How to I plot a curve of a random number distribution?

…without having to resort to heavy duty simulation software.

I am currently designing a game (aren’t I always?) and wishes to see the curve of random numbers determined by 1 to 10 + 1, then 2 to 20 + 2, all the way till 10 to 100 + 20.

I can program in C# - I know how to generate a large enough sample group and write them as a delimited text file. But how do I plot the graph? I am thinking that Excel may be able to handle this; no idea how to do it though.

Any idea would be welcomed!

In MatLab, once you build the matrices, for simplicity let’s say:

x = [2 3 4]
y = [5 6 7]

instead of running the command

plot (y,x)

to plot y with respect to x, you can simply type

plot (y)

and it will plot y versus its index. In other words, the first command would plot (2,5) (3,6) and (4,7), while the second would plot (1,5) (2,6) and (4,7).

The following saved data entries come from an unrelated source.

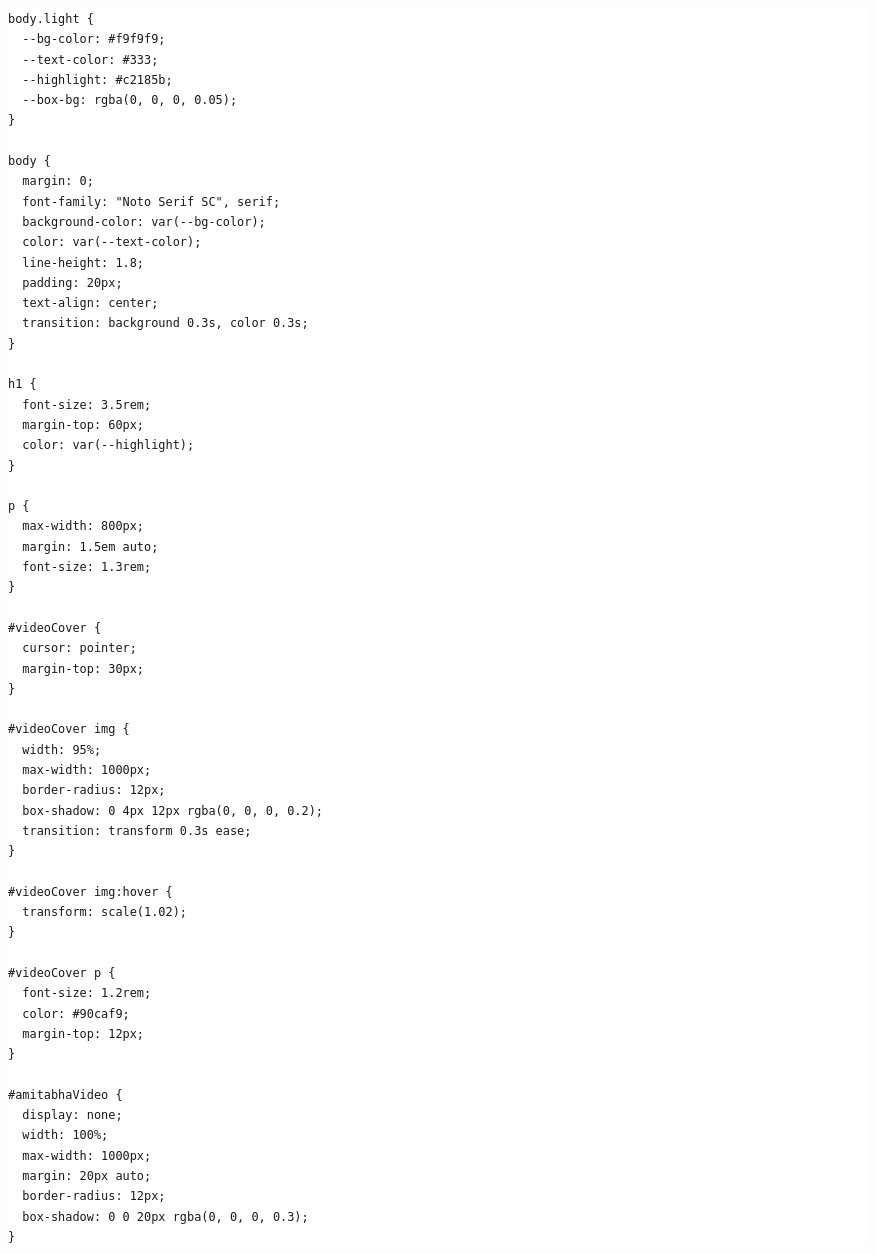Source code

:     body.light {
      --bg-color: #f9f9f9;
      --text-color: #333;
      --highlight: #c2185b;
      --box-bg: rgba(0, 0, 0, 0.05);
    }

    body {
      margin: 0;
      font-family: "Noto Serif SC", serif;
      background-color: var(--bg-color);
      color: var(--text-color);
      line-height: 1.8;
      padding: 20px;
      text-align: center;
      transition: background 0.3s, color 0.3s;
    }

    h1 {
      font-size: 3.5rem;
      margin-top: 60px;
      color: var(--highlight);
    }

    p {
      max-width: 800px;
      margin: 1.5em auto;
      font-size: 1.3rem;
    }

    #videoCover {
      cursor: pointer;
      margin-top: 30px;
    }

    #videoCover img {
      width: 95%;
      max-width: 1000px;
      border-radius: 12px;
      box-shadow: 0 4px 12px rgba(0, 0, 0, 0.2);
      transition: transform 0.3s ease;
    }

    #videoCover img:hover {
      transform: scale(1.02);
    }

    #videoCover p {
      font-size: 1.2rem;
      color: #90caf9;
      margin-top: 12px;
    }

    #amitabhaVideo {
      display: none;
      width: 100%;
      max-width: 1000px;
      margin: 20px auto;
      border-radius: 12px;
      box-shadow: 0 0 20px rgba(0, 0, 0, 0.3);
    }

Hope that helps, I’ve never programed in C.

ETA: Excel will handle it to, you simply select the data you’d like to plot, and don’t select anything to plot it against. It will then just plot the data against its index.

I’m confused by your nomenclature here… Are you just “rolling” some number of dice and looking for a histogram of the results? If so, it’s probably easiest to write a program to tally up the results appropriately and then just plot it in Excel. The brute-force way to do it would be the following: If you ran your program and got the results

1,3,5,3,4,2,5,6,7,2,6,7,2,8,3,6,3,7,2,9,2,2

then you’d just run a loop that cycled you through the entire list, incrementing the elements of another array appropriately. In pseudo-code,


For x = 1 to length(results);
  histogram(results(x)) = histogram(results(x)) + 1;
Next x

This would result in the list “histogram” containing the values

1,5,4,1,2,3,3,2,1

which are, respectively, the number of 1’s in “results”, the number of 2’s in “results”, etc.

For the record, Excel does have some histogram-generating abilities of its own, but they’re kludgy and not all that straightforward. If you’re already using a programming language, better to generate the histogram data directly.

I think you might want look at the open source (and thus free) gnuplot. It’s used a lot in academia.

If you’re using such small distributions, I wouldn’t bother with sampling the distribution (that is, simulating the rolling a large number of time). Instead, loop through all the possibilities and keep a running total of how often each result occurs. In psuedo code, something like this, for 3d10+3:


int hist[1000]
for die1 = 1 to 10
  for die2 = 1 to 10
    for die3 = 1 to 10
      hist[die1+die2+die3+3] ++
    end
  end
end

This computes the exact distribution. Add more loops for more dice. Even with ten dice, a modern computer will compute the histogram quickly.

To graph very simple histograms, have a loop type a number of asterisks or octothorpes on each line before typing a CR/LF. Output this to a text file or to a multiline text box, or to the command prompt. You don’t need to go outside C# to do this. And, it sounds like you can already do all the hard parts inside C#. You sure don’t need to add heavy duty simulation software to create the visual structure of a histogram!

Some of you caught on to what I am trying to do…

I am actually interested in finding out the distribution of from 1d10 + 2 (1d10 being a ten-sided dice), 2d10 + 4 and finally all the way to 10d10 + 20, so basically the range of number is from 1 to 120.

Yep, I probably will be doing all the hard work in C# and just export 120 numbers (frequency) - however, the trick is I need to do it for 1d10 + 2 once, then 2d10 + 4 once, all the way till 10d10 + 20…

Though I would probably just try 1d10 + 2, 3d10 + 6, 5d10 + 10, 7d10 + 14 and 10d10 + 20…

The reason for Excel is, well, so that I can gauge what values are considered low, average and high to set as difficulty rating for a typical RPG skill check.

ETA: It’s a computer-based RPG, so don’t worry about the number crunching :smiley:

By the time you get up to three or four dice, you’ve basically got a Gaussian distribution. The variance of a single n-sided die is (n[sup]2[/sup] - 1) / 12, and when you roll multiple dice and add (or subtract) them, you add the variances to find the variance of the total. The standard deviation of the total is just the square root of the variance. Adding a constant doesn’t change the standard deviation.

So, for instance, 10d10+20 is a Gaussian with mean of 75 and a standard deviation of 9.083 . Now you just need to plot a Gaussian, which should be easy in any plotting program.